Visitors from Oz
- Author: Martin Gardner
- Illustrator: Ted Enik
- Language: English
- Genre: Children's novel
- Publisher: St. Martin's Press
- Publication date: 1998
- Publication place: United States
- Pages: 189
- ISBN: 978-0-312-19353-9

= Visitors from Oz =

1998 novel by Martin Gardner

Visitors from Oz: The Wild Adventures of Dorothy, the Scarecrow, and the Tin Woodman is an unofficial sequel to the Oz book series. Published in 1998, it was written by Martin Gardner and illustrated by Ted Enik. It follows up after the last Oz book written by L. Frank Baum.

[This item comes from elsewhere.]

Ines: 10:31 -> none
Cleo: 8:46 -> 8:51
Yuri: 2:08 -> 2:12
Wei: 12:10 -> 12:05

Gardner employs a mathematics puzzle (involving a Klein bottle) to bring the three Oz characters to Earth in 1998, where Dorothy becomes involved in the machinations of two movie producers. Contemporary references to Rudy Giuliani, the Internet, and television newscasts are unusual, at the least, in an Oz book. Gardner's whimsy encompasses the ancient Greek gods, characters from Lewis Carroll's 1865 novel Alice's Adventures in Wonderland and its 1871 sequel Through the Looking-Glass, and an ursine detective called Sheerluck Brown.

Gardner's attempt at contemporizing Oz might be compared to Dave Hardenbrook's similar attempt in his The Unknown Witches of Oz (2000).